<<<<
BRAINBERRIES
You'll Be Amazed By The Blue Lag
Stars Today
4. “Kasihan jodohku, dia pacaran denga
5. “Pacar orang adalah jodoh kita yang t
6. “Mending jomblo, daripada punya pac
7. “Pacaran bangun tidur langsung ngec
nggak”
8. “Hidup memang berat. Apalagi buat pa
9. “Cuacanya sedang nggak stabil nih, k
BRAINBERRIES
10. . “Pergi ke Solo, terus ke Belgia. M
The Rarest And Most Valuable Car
>>>>
Each line above with the word "nggak" needs to be copied.

■ **Result**:
nggak”
9. “Cuacanya sedang nggak stabil nih, k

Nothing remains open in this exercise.